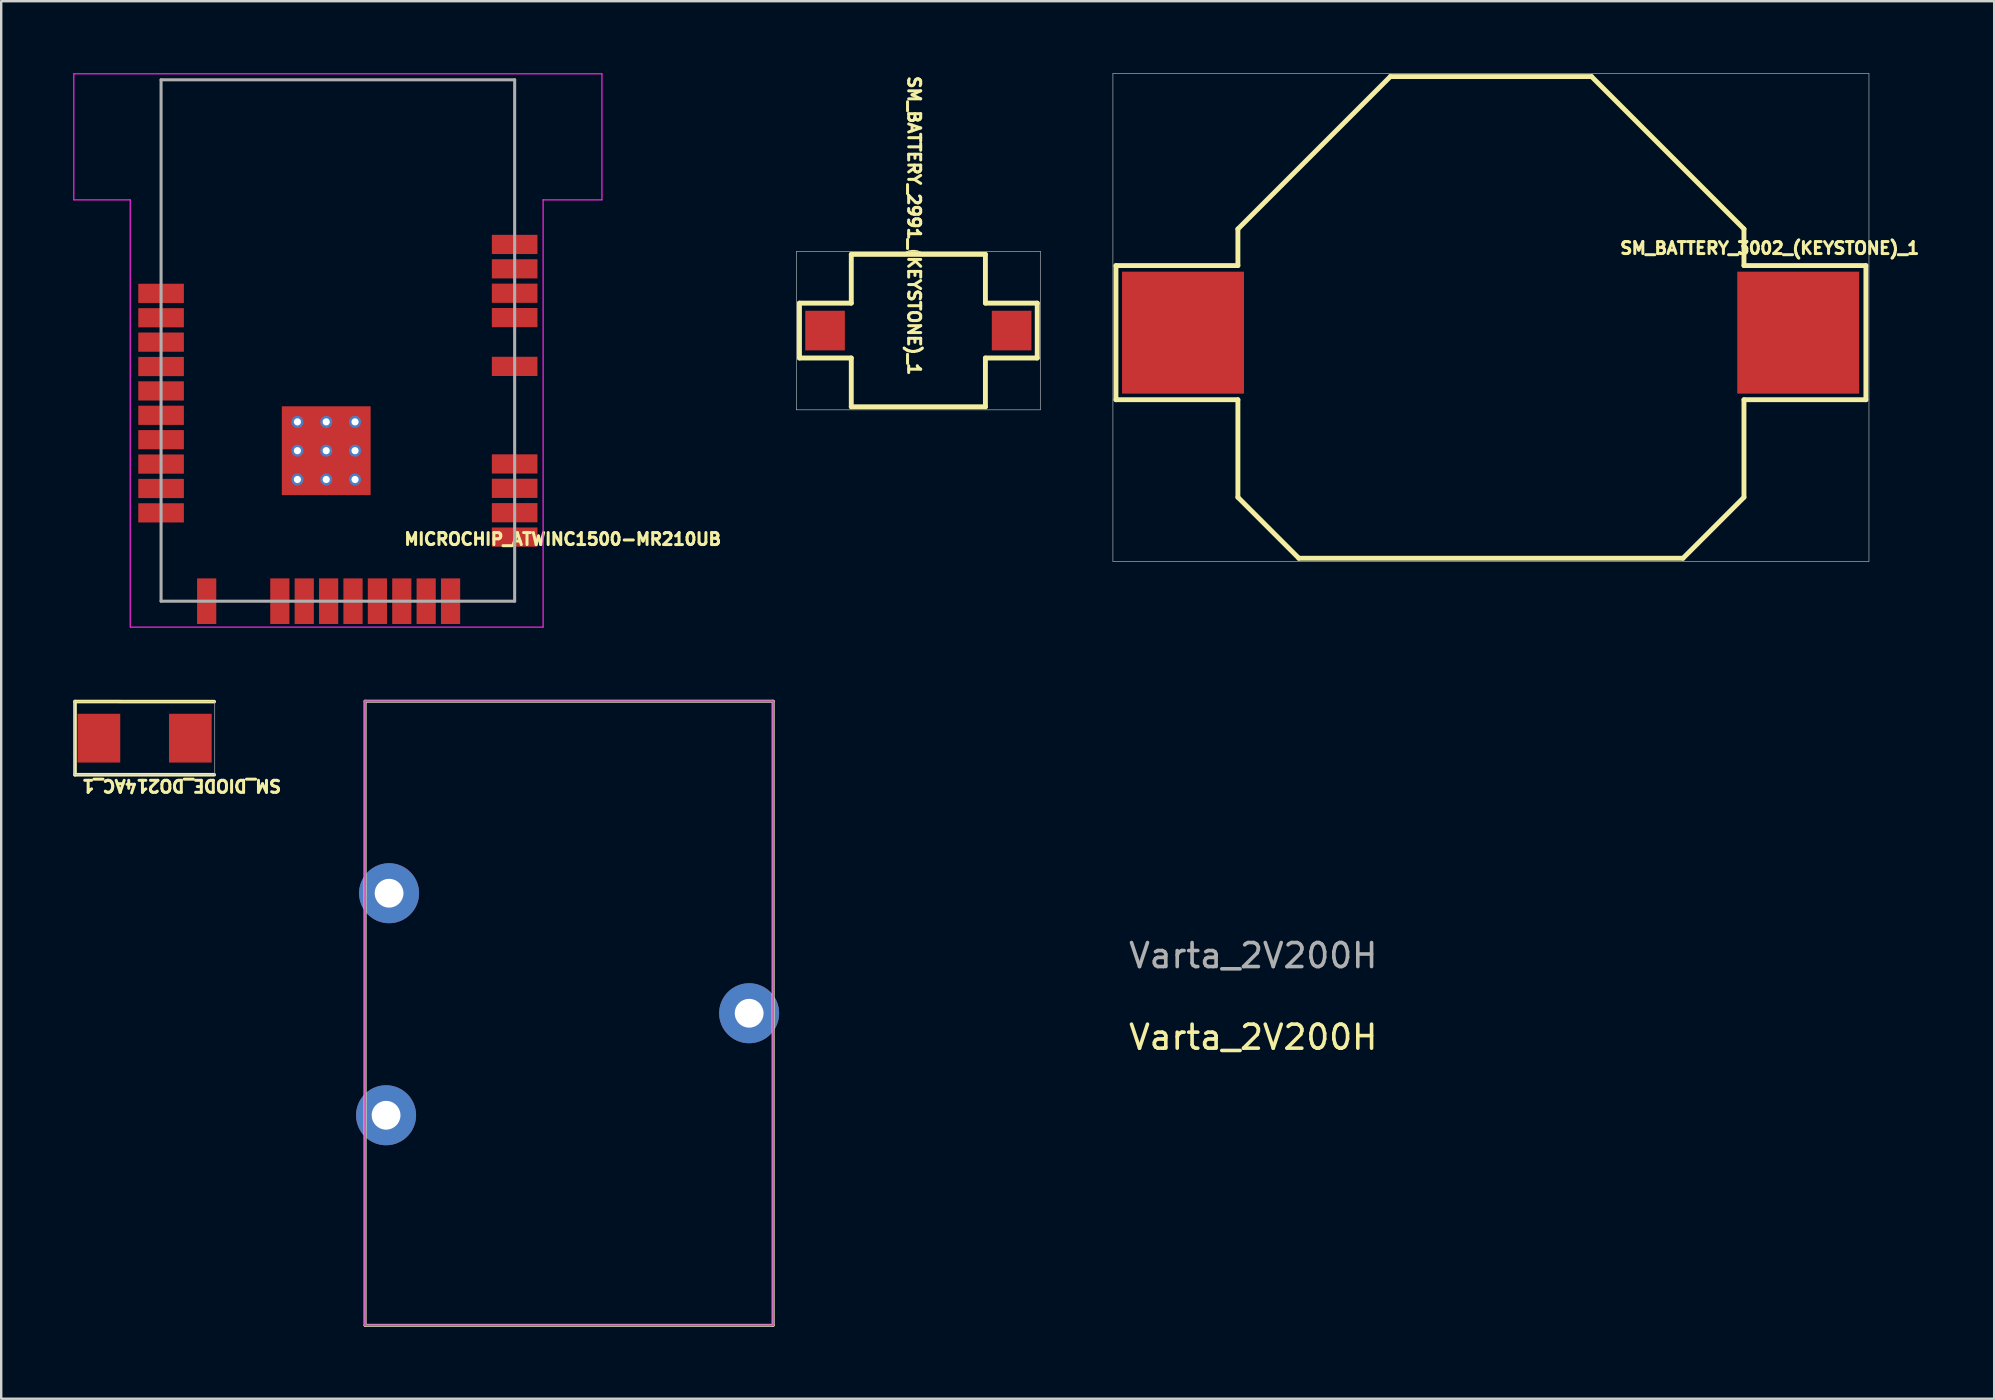
<source format=kicad_pcb>
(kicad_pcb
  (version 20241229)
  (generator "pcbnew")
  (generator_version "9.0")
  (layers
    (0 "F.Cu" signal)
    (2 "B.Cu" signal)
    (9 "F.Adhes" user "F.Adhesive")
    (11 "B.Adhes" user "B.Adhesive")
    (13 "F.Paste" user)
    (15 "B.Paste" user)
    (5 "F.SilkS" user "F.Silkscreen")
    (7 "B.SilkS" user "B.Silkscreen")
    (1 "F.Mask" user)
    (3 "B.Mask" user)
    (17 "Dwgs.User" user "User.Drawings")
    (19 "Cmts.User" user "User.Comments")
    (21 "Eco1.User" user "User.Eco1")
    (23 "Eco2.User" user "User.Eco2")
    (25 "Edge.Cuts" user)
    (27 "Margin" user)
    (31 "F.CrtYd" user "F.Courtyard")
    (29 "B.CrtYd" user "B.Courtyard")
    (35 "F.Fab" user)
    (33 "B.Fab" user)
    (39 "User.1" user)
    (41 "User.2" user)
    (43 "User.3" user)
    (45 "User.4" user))
  (footprint "SM_BATTERY_2991_(KEYSTONE)_1"
    (layer "F.Cu")
    (at 35.207 10.721)
    (property "Reference" "SM_BATTERY_2991_(KEYSTONE)_1" (at -0.178 -4.369 270) (unlocked yes) (layer "F.SilkS") (effects (font (size 0.5 0.5) (thickness 0.125))))
    (attr smd)
    (fp_line (start -4.953 -1.143) (end -4.953 1.143) (stroke (width 0.203) (type solid)) (layer "F.SilkS"))
    (fp_line (start -2.794 -3.175) (end -2.794 -1.143) (stroke (width 0.203) (type solid)) (layer "F.SilkS"))
    (fp_line (start -2.794 -1.143) (end -4.953 -1.143) (stroke (width 0.203) (type solid)) (layer "F.SilkS"))
    (fp_line (start -2.794 1.143) (end -4.953 1.143) (stroke (width 0.203) (type solid)) (layer "F.SilkS"))
    (fp_line (start -2.794 1.143) (end -2.794 3.175) (stroke (width 0.203) (type solid)) (layer "F.SilkS"))
    (fp_line (start 2.794 -3.175) (end -2.794 -3.175) (stroke (width 0.203) (type solid)) (layer "F.SilkS"))
    (fp_line (start 2.794 -3.175) (end 2.794 -1.143) (stroke (width 0.203) (type solid)) (layer "F.SilkS"))
    (fp_line (start 2.794 1.143) (end 2.794 3.175) (stroke (width 0.203) (type solid)) (layer "F.SilkS"))
    (fp_line (start 2.794 3.175) (end -2.794 3.175) (stroke (width 0.203) (type solid)) (layer "F.SilkS"))
    (fp_line (start 4.953 -1.143) (end 2.794 -1.143) (stroke (width 0.203) (type solid)) (layer "F.SilkS"))
    (fp_line (start 4.953 -1.143) (end 4.953 1.143) (stroke (width 0.203) (type solid)) (layer "F.SilkS"))
    (fp_line (start 4.953 1.143) (end 2.794 1.143) (stroke (width 0.203) (type solid)) (layer "F.SilkS"))
    (fp_line (start -5.08 -3.302) (end -5.08 3.302) (stroke (width 0.025) (type solid)) (layer "Dwgs.User"))
    (fp_line (start 5.08 -3.302) (end -5.08 -3.302) (stroke (width 0.025) (type solid)) (layer "Dwgs.User"))
    (fp_line (start 5.08 -3.302) (end 5.08 3.302) (stroke (width 0.025) (type solid)) (layer "Dwgs.User"))
    (fp_line (start 5.08 3.302) (end -5.08 3.302) (stroke (width 0.025) (type solid)) (layer "Dwgs.User"))
    (pad "1" smd rect (at 3.886 0 90) (size 1.651 1.651) (layers "F.Cu" "F.Mask" "F.Paste"))
    (pad "2" smd rect (at -3.886 0 90) (size 1.651 1.651) (layers "F.Cu" "F.Mask" "F.Paste")))
  (footprint "SM_BATTERY_3002_(KEYSTONE)_1"
    (layer "F.Cu")
    (at 59.06 10.808)
    (property "Reference" "SM_BATTERY_3002_(KEYSTONE)_1" (at 11.613 -3.52 0) (unlocked yes) (layer "F.SilkS") (effects (font (size 0.5 0.5) (thickness 0.125))))
    (attr smd)
    (fp_line (start -15.621 -2.794) (end -15.621 2.794) (stroke (width 0.203) (type solid)) (layer "F.SilkS"))
    (fp_line (start -10.541 -4.318) (end -10.541 -2.794) (stroke (width 0.203) (type solid)) (layer "F.SilkS"))
    (fp_line (start -10.541 -2.794) (end -15.621 -2.794) (stroke (width 0.203) (type solid)) (layer "F.SilkS"))
    (fp_line (start -10.541 2.794) (end -15.621 2.794) (stroke (width 0.203) (type solid)) (layer "F.SilkS"))
    (fp_line (start -10.541 2.794) (end -10.541 6.858) (stroke (width 0.203) (type solid)) (layer "F.SilkS"))
    (fp_line (start -8.001 9.398) (end -10.541 6.858) (stroke (width 0.203) (type solid)) (layer "F.SilkS"))
    (fp_line (start -4.191 -10.668) (end -10.541 -4.318) (stroke (width 0.203) (type solid)) (layer "F.SilkS"))
    (fp_line (start 4.191 -10.668) (end -4.191 -10.668) (stroke (width 0.203) (type solid)) (layer "F.SilkS"))
    (fp_line (start 8.001 9.398) (end -8.001 9.398) (stroke (width 0.203) (type solid)) (layer "F.SilkS"))
    (fp_line (start 10.541 -4.318) (end 4.191 -10.668) (stroke (width 0.203) (type solid)) (layer "F.SilkS"))
    (fp_line (start 10.541 -4.318) (end 10.541 -2.794) (stroke (width 0.203) (type solid)) (layer "F.SilkS"))
    (fp_line (start 10.541 2.794) (end 10.541 6.858) (stroke (width 0.203) (type solid)) (layer "F.SilkS"))
    (fp_line (start 10.541 6.858) (end 8.001 9.398) (stroke (width 0.203) (type solid)) (layer "F.SilkS"))
    (fp_line (start 15.621 -2.794) (end 10.541 -2.794) (stroke (width 0.203) (type solid)) (layer "F.SilkS"))
    (fp_line (start 15.621 -2.794) (end 15.621 2.794) (stroke (width 0.203) (type solid)) (layer "F.SilkS"))
    (fp_line (start 15.621 2.794) (end 10.541 2.794) (stroke (width 0.203) (type solid)) (layer "F.SilkS"))
    (fp_line (start -15.748 -10.795) (end -15.748 9.525) (stroke (width 0.025) (type solid)) (layer "Dwgs.User"))
    (fp_line (start 15.748 -10.795) (end -15.748 -10.795) (stroke (width 0.025) (type solid)) (layer "Dwgs.User"))
    (fp_line (start 15.748 -10.795) (end 15.748 9.525) (stroke (width 0.025) (type solid)) (layer "Dwgs.User"))
    (fp_line (start 15.748 9.525) (end -15.748 9.525) (stroke (width 0.025) (type solid)) (layer "Dwgs.User"))
    (pad "1" smd rect (at 12.802 0 90) (size 5.08 5.08) (layers "F.Cu" "F.Mask" "F.Paste"))
    (pad "2" smd rect (at -12.827 0 90) (size 5.08 5.08) (layers "F.Cu" "F.Mask" "F.Paste")))
  (footprint "Varta_2V200H"
    (layer "F.Cu")
    (at 13.158 39.16)
    (property "Reference" "Varta_2V200H" (at 36 1 0) (layer "F.SilkS") (effects (font (size 1 1) (thickness 0.15))))
    (attr through_hole)
    (fp_line (start -1 -13) (end 16 -13) (stroke (width 0.12) (type solid)) (layer "F.SilkS"))
    (fp_line (start -1 13) (end -1 -13) (stroke (width 0.12) (type solid)) (layer "F.SilkS"))
    (fp_line (start 16 -13) (end 16 13) (stroke (width 0.12) (type solid)) (layer "F.SilkS"))
    (fp_line (start 16 13) (end -1 13) (stroke (width 0.12) (type solid)) (layer "F.SilkS"))
    (fp_line (start -1 -13) (end 16 -13) (stroke (width 0.05) (type solid)) (layer "F.CrtYd"))
    (fp_line (start -1 13) (end -1 -13) (stroke (width 0.05) (type solid)) (layer "F.CrtYd"))
    (fp_line (start 16 -13) (end 16 13) (stroke (width 0.05) (type solid)) (layer "F.CrtYd"))
    (fp_line (start 16 13) (end -1 13) (stroke (width 0.05) (type solid)) (layer "F.CrtYd"))
    (fp_line (start -1 -13) (end 16 -13) (stroke (width 0.1) (type solid)) (layer "F.Fab"))
    (fp_line (start -1 13) (end -1 -13) (stroke (width 0.1) (type solid)) (layer "F.Fab"))
    (fp_line (start 16 -13) (end 16 13) (stroke (width 0.1) (type solid)) (layer "F.Fab"))
    (fp_line (start 16 13) (end -1 13) (stroke (width 0.1) (type solid)) (layer "F.Fab"))
    (fp_text user "${REFERENCE}" (at 36 -2.4 0) (layer "F.Fab") (effects (font (size 1 1) (thickness 0.15))))
    (pad "1" thru_hole circle (at -0.125 4.25) (size 2.5 2.5) (drill 1.2) (layers "*.Cu" "*.Mask"))
    (pad "2" thru_hole circle (at 0 -5) (size 2.5 2.5) (drill 1.2) (layers "*.Cu" "*.Mask"))
    (pad "3" thru_hole circle (at 15 0) (size 2.5 2.5) (drill 1.2) (layers "*.Cu" "*.Mask")))
  (footprint "SM_DIODE_DO214AC_1"
    (layer "F.Cu")
    (at 2.975 27.701)
    (property "Reference" "SM_DIODE_DO214AC_1" (at 1.54 1.98 180) (unlocked yes) (layer "F.SilkS") (effects (font (size 0.5 0.5) (thickness 0.15))))
    (attr smd)
    (fp_line (start -2.9 -1.526) (end -2.9 1.524) (stroke (width 0.15) (type solid)) (layer "F.SilkS"))
    (fp_line (start -2.9 -1.526) (end 2.9 -1.522) (stroke (width 0.15) (type solid)) (layer "F.SilkS"))
    (fp_line (start -2.9 1.524) (end 2.9 1.524) (stroke (width 0.15) (type solid)) (layer "F.SilkS"))
    (fp_line (start -2.921 -1.524) (end 2.921 -1.524) (stroke (width 0.025) (type solid)) (layer "Dwgs.User"))
    (fp_line (start -2.921 1.524) (end -2.921 -1.524) (stroke (width 0.025) (type solid)) (layer "Dwgs.User"))
    (fp_line (start -2.921 1.524) (end 2.921 1.524) (stroke (width 0.025) (type solid)) (layer "Dwgs.User"))
    (fp_line (start 2.921 1.524) (end 2.921 -1.524) (stroke (width 0.025) (type solid)) (layer "Dwgs.User"))
    (pad "1" smd rect (at -1.905 0 90) (size 2.032 1.778) (layers "F.Cu" "F.Mask" "F.Paste"))
    (pad "2" smd rect (at 1.905 0 90) (size 2.032 1.778) (layers "F.Cu" "F.Mask" "F.Paste")))
  (footprint "MICROCHIP_ATWINC1500-MR210UB"
    (layer "F.Cu")
    (at 11.025 19.325)
    (property "Reference" "MICROCHIP_ATWINC1500-MR210UB" (at 9.368 0.085 0) (unlocked yes) (layer "F.SilkS") (effects (font (size 0.5 0.5) (thickness 0.125))))
    (attr through_hole)
    (fp_line (start -11 -19.3) (end 11 -19.3) (stroke (width 0.05) (type solid)) (layer "F.CrtYd"))
    (fp_line (start -11 -14.05) (end -11 -19.3) (stroke (width 0.05) (type solid)) (layer "F.CrtYd"))
    (fp_line (start -8.65 -14.05) (end -11 -14.05) (stroke (width 0.05) (type solid)) (layer "F.CrtYd"))
    (fp_line (start -8.65 3.75) (end -8.65 -14.05) (stroke (width 0.05) (type solid)) (layer "F.CrtYd"))
    (fp_line (start -8.635 3.75) (end 8.55 3.75) (stroke (width 0.05) (type solid)) (layer "F.CrtYd"))
    (fp_line (start 8.55 -14.05) (end 8.55 3.75) (stroke (width 0.05) (type solid)) (layer "F.CrtYd"))
    (fp_line (start 11 -19.3) (end 11 -14.05) (stroke (width 0.05) (type solid)) (layer "F.CrtYd"))
    (fp_line (start 11 -14.05) (end 8.55 -14.05) (stroke (width 0.05) (type solid)) (layer "F.CrtYd"))
    (fp_line (start -7.365 -19.05) (end 7.365 -19.05) (stroke (width 0.127) (type solid)) (layer "F.Fab"))
    (fp_line (start -7.365 2.67) (end -7.365 -19.05) (stroke (width 0.127) (type solid)) (layer "F.Fab"))
    (fp_line (start 7.365 -19.05) (end 7.365 2.67) (stroke (width 0.127) (type solid)) (layer "F.Fab"))
    (fp_line (start 7.365 2.67) (end -7.365 2.67) (stroke (width 0.127) (type solid)) (layer "F.Fab"))
    (pad "1" smd rect (at 7.365 0 90) (size 0.8 1.9) (layers "F.Cu" "F.Mask" "F.Paste"))
    (pad "2" smd rect (at 7.365 -1.016 90) (size 0.8 1.9) (layers "F.Cu" "F.Mask" "F.Paste"))
    (pad "3" smd rect (at 7.365 -2.032 90) (size 0.8 1.9) (layers "F.Cu" "F.Mask" "F.Paste"))
    (pad "4" smd rect (at 7.365 -3.048 90) (size 0.8 1.9) (layers "F.Cu" "F.Mask" "F.Paste"))
    (pad "5" smd rect (at 7.365 -7.112 90) (size 0.8 1.9) (layers "F.Cu" "F.Mask" "F.Paste"))
    (pad "6" smd rect (at 7.365 -9.144 90) (size 0.8 1.9) (layers "F.Cu" "F.Mask" "F.Paste"))
    (pad "7" smd rect (at 7.365 -10.16 90) (size 0.8 1.9) (layers "F.Cu" "F.Mask" "F.Paste"))
    (pad "8" smd rect (at 7.365 -11.176 90) (size 0.8 1.9) (layers "F.Cu" "F.Mask" "F.Paste"))
    (pad "9" smd rect (at 7.365 -12.192 90) (size 0.8 1.9) (layers "F.Cu" "F.Mask" "F.Paste"))
    (pad "10" smd rect (at -7.365 -10.154 90) (size 0.8 1.9) (layers "F.Cu" "F.Mask" "F.Paste"))
    (pad "11" smd rect (at -7.365 -9.138 90) (size 0.8 1.9) (layers "F.Cu" "F.Mask" "F.Paste"))
    (pad "12" smd rect (at -7.365 -8.122 90) (size 0.8 1.9) (layers "F.Cu" "F.Mask" "F.Paste"))
    (pad "13" smd rect (at -7.365 -7.106 90) (size 0.8 1.9) (layers "F.Cu" "F.Mask" "F.Paste"))
    (pad "14" smd rect (at -7.365 -6.09 90) (size 0.8 1.9) (layers "F.Cu" "F.Mask" "F.Paste"))
    (pad "15" smd rect (at -7.365 -5.074 90) (size 0.8 1.9) (layers "F.Cu" "F.Mask" "F.Paste"))
    (pad "16" smd rect (at -7.365 -4.058 90) (size 0.8 1.9) (layers "F.Cu" "F.Mask" "F.Paste"))
    (pad "17" smd rect (at -7.365 -3.042 90) (size 0.8 1.9) (layers "F.Cu" "F.Mask" "F.Paste"))
    (pad "18" smd rect (at -7.365 -2.026 90) (size 0.8 1.9) (layers "F.Cu" "F.Mask" "F.Paste"))
    (pad "19" smd rect (at -7.365 -1.01 90) (size 0.8 1.9) (layers "F.Cu" "F.Mask" "F.Paste"))
    (pad "20" smd rect (at -5.465 2.67 180) (size 0.8 1.9) (layers "F.Cu" "F.Mask" "F.Paste"))
    (pad "21" smd rect (at -2.417 2.67 180) (size 0.8 1.9) (layers "F.Cu" "F.Mask" "F.Paste"))
    (pad "22" smd rect (at -1.401 2.67 180) (size 0.8 1.9) (layers "F.Cu" "F.Mask" "F.Paste"))
    (pad "23" smd rect (at -0.385 2.67 180) (size 0.8 1.9) (layers "F.Cu" "F.Mask" "F.Paste"))
    (pad "24" smd rect (at 0.631 2.67 180) (size 0.8 1.9) (layers "F.Cu" "F.Mask" "F.Paste"))
    (pad "25" smd rect (at 1.647 2.67 180) (size 0.8 1.9) (layers "F.Cu" "F.Mask" "F.Paste"))
    (pad "26" smd rect (at 2.663 2.67 180) (size 0.8 1.9) (layers "F.Cu" "F.Mask" "F.Paste"))
    (pad "27" smd rect (at 3.679 2.67 180) (size 0.8 1.9) (layers "F.Cu" "F.Mask" "F.Paste"))
    (pad "28" smd rect (at 4.695 2.67 180) (size 0.8 1.9) (layers "F.Cu" "F.Mask" "F.Paste"))
    (pad "29" thru_hole circle (at -1.685 -4.8) (size 0.5 0.5) (drill 0.3) (layers "*.Cu" "*.Mask"))
    (pad "29" thru_hole circle (at -1.685 -3.6) (size 0.5 0.5) (drill 0.3) (layers "*.Cu" "*.Mask"))
    (pad "29" thru_hole circle (at -1.685 -2.4) (size 0.5 0.5) (drill 0.3) (layers "*.Cu" "*.Mask"))
    (pad "29" thru_hole circle (at -0.485 -4.8) (size 0.5 0.5) (drill 0.3) (layers "*.Cu" "*.Mask"))
    (pad "29" thru_hole circle (at -0.485 -3.6) (size 0.5 0.5) (drill 0.3) (layers "*.Cu" "*.Mask"))
    (pad "29" smd rect (at -0.485 -3.6) (size 3.7 3.7) (layers "F.Cu" "F.Mask" "F.Paste"))
    (pad "29" thru_hole circle (at -0.485 -2.4) (size 0.5 0.5) (drill 0.3) (layers "*.Cu" "*.Mask"))
    (pad "29" thru_hole circle (at 0.715 -4.8) (size 0.5 0.5) (drill 0.3) (layers "*.Cu" "*.Mask"))
    (pad "29" thru_hole circle (at 0.715 -3.6) (size 0.5 0.5) (drill 0.3) (layers "*.Cu" "*.Mask"))
    (pad "29" thru_hole circle (at 0.715 -2.4) (size 0.5 0.5) (drill 0.3) (layers "*.Cu" "*.Mask"))
    (zone (net_name "") (layers "F.Cu" "B.Cu") (hatch full 0.508) (connect_pads) (min_thickness 0.01) (filled_areas_thickness no) (keepout (tracks not_allowed) (vias not_allowed) (pads not_allowed) (copperpour not_allowed) (footprints allowed)) (placement (enabled no)) (fill) (polygon (pts (xy 0.034 0.025) (xy 22.025 0.025) (xy 22.034 5.325) (xy 0.025 5.325)))))
  (gr_rect
    (start -3 -3)
    (end 80.025 55.22)
    (stroke (width 0.1) (type default))
    (fill no)
    (layer "Edge.Cuts")))
</source>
--
Copy the stretch of the records above that runs from the line with "(fp_line (start -15.621" through the line with "(fp_line (start 15.621 -2.794) (end 10.541". Both end lines belong in the copy, and nothing else does.

    (fp_line (start -15.621 -2.794) (end -15.621 2.794) (stroke (width 0.203) (type solid)) (layer "F.SilkS"))
    (fp_line (start -10.541 -4.318) (end -10.541 -2.794) (stroke (width 0.203) (type solid)) (layer "F.SilkS"))
    (fp_line (start -10.541 -2.794) (end -15.621 -2.794) (stroke (width 0.203) (type solid)) (layer "F.SilkS"))
    (fp_line (start -10.541 2.794) (end -15.621 2.794) (stroke (width 0.203) (type solid)) (layer "F.SilkS"))
    (fp_line (start -10.541 2.794) (end -10.541 6.858) (stroke (width 0.203) (type solid)) (layer "F.SilkS"))
    (fp_line (start -8.001 9.398) (end -10.541 6.858) (stroke (width 0.203) (type solid)) (layer "F.SilkS"))
    (fp_line (start -4.191 -10.668) (end -10.541 -4.318) (stroke (width 0.203) (type solid)) (layer "F.SilkS"))
    (fp_line (start 4.191 -10.668) (end -4.191 -10.668) (stroke (width 0.203) (type solid)) (layer "F.SilkS"))
    (fp_line (start 8.001 9.398) (end -8.001 9.398) (stroke (width 0.203) (type solid)) (layer "F.SilkS"))
    (fp_line (start 10.541 -4.318) (end 4.191 -10.668) (stroke (width 0.203) (type solid)) (layer "F.SilkS"))
    (fp_line (start 10.541 -4.318) (end 10.541 -2.794) (stroke (width 0.203) (type solid)) (layer "F.SilkS"))
    (fp_line (start 10.541 2.794) (end 10.541 6.858) (stroke (width 0.203) (type solid)) (layer "F.SilkS"))
    (fp_line (start 10.541 6.858) (end 8.001 9.398) (stroke (width 0.203) (type solid)) (layer "F.SilkS"))
    (fp_line (start 15.621 -2.794) (end 10.541 -2.794) (stroke (width 0.203) (type solid)) (layer "F.SilkS"))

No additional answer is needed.